**DIRECTIONS FOR THIS TASK**
Repeat the entire listing exactly. Omit all pictures.

**DATA SECTION**
·····

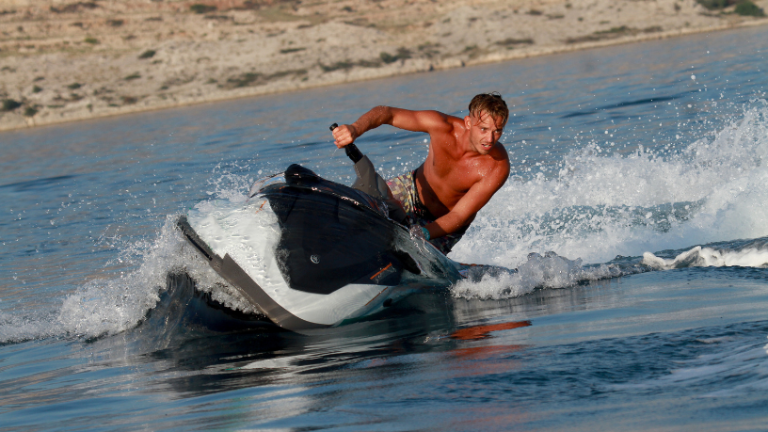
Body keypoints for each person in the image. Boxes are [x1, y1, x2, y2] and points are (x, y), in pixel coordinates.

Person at [332, 93, 510, 254]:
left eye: (497, 131)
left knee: (409, 256)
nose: (490, 139)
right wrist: (355, 128)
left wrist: (423, 233)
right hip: (410, 189)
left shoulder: (496, 167)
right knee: (361, 206)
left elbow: (459, 216)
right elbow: (388, 113)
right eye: (484, 129)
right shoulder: (441, 126)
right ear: (468, 123)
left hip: (443, 224)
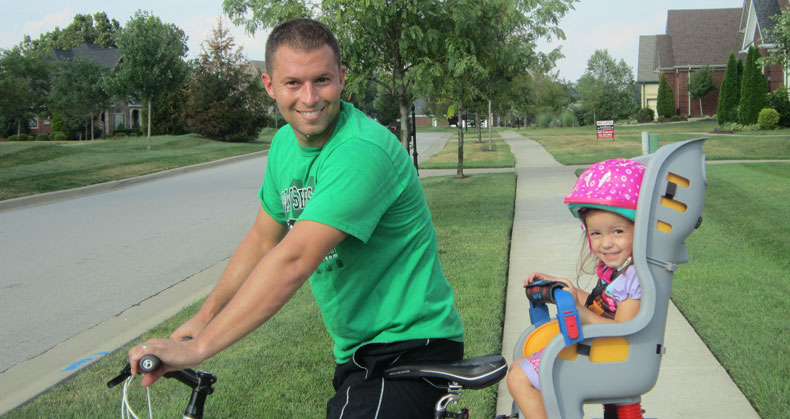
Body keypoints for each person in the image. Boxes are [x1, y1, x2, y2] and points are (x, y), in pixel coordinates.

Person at [128, 18, 464, 418]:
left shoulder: (359, 150)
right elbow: (262, 240)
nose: (309, 97)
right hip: (359, 350)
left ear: (342, 78)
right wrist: (203, 319)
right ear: (270, 86)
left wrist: (198, 349)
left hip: (410, 344)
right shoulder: (285, 144)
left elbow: (294, 259)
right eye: (293, 83)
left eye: (322, 80)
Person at [506, 158, 646, 419]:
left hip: (612, 360)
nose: (606, 243)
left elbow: (626, 331)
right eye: (596, 234)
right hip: (599, 353)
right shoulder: (618, 274)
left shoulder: (634, 279)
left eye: (617, 231)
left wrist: (583, 316)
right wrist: (563, 286)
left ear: (640, 229)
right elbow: (596, 301)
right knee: (518, 367)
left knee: (519, 376)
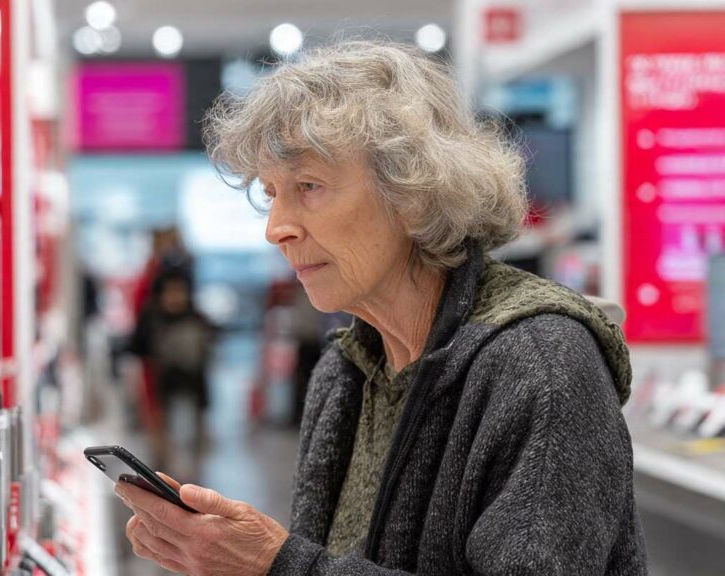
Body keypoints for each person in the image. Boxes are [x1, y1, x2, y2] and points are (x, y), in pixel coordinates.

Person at [113, 40, 648, 576]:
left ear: (412, 192)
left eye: (310, 186)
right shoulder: (345, 371)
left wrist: (280, 567)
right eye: (272, 192)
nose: (277, 228)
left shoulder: (541, 367)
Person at [129, 268, 215, 472]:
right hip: (161, 381)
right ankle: (160, 468)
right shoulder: (151, 317)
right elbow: (137, 349)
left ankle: (192, 469)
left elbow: (207, 349)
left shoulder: (196, 317)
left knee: (194, 429)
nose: (175, 297)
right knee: (160, 427)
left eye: (180, 291)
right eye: (171, 291)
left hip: (192, 379)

·····

**RESULT OF THIS EXERCISE**
Body keypoints for each person in the image. Boxes are [x1, y1, x2, y2] and points are (x, y), in pixel coordinates.

Person at [332, 93, 510, 254]:
left eye: (497, 131)
left knee: (409, 256)
nose: (490, 139)
right wrist: (355, 128)
left wrist: (423, 233)
right hip: (410, 189)
left shoulder: (496, 167)
right knee: (361, 206)
left elbow: (459, 216)
right elbow: (388, 113)
right eye: (484, 129)
right shoulder: (441, 126)
right ear: (468, 123)
left hip: (443, 224)
Body keypoints for each person in the image. Boxes are [x1, y1, x2, y2] and points are (x, y), in pixel coordinates.

Person at [128, 18, 464, 418]:
left shoulder: (359, 150)
right elbow: (262, 240)
nose: (309, 97)
right hip: (359, 350)
left ear: (342, 78)
right wrist: (203, 319)
right ear: (270, 86)
left wrist: (198, 349)
left hip: (410, 344)
right shoulder: (285, 144)
left elbow: (294, 259)
right eye: (293, 83)
left eye: (322, 80)
Person at [506, 158, 646, 419]:
left hip: (612, 360)
nose: (606, 243)
left elbow: (626, 331)
right eye: (596, 234)
right hip: (599, 353)
right shoulder: (618, 274)
left shoulder: (634, 279)
left eye: (617, 231)
left wrist: (583, 316)
right wrist: (563, 286)
left ear: (640, 229)
right elbow: (596, 301)
right knee: (518, 367)
left knee: (519, 376)
Body keypoints for each person in the image. Boxes are [x1, y1, x2, y2] and points are (x, y), in pixel coordinates.

Person at [113, 40, 648, 576]:
left ear: (412, 192)
left eye: (310, 186)
right shoulder: (345, 371)
left wrist: (280, 567)
right eye: (272, 192)
nose: (277, 228)
left shoulder: (541, 367)
Person at [129, 268, 215, 472]:
right hip: (161, 381)
right ankle: (160, 468)
right shoulder: (151, 317)
right elbow: (137, 349)
left ankle: (192, 469)
left elbow: (207, 349)
left shoulder: (196, 317)
left knee: (194, 429)
nose: (175, 297)
right knee: (160, 427)
left eye: (180, 291)
right eye: (171, 291)
left hip: (192, 379)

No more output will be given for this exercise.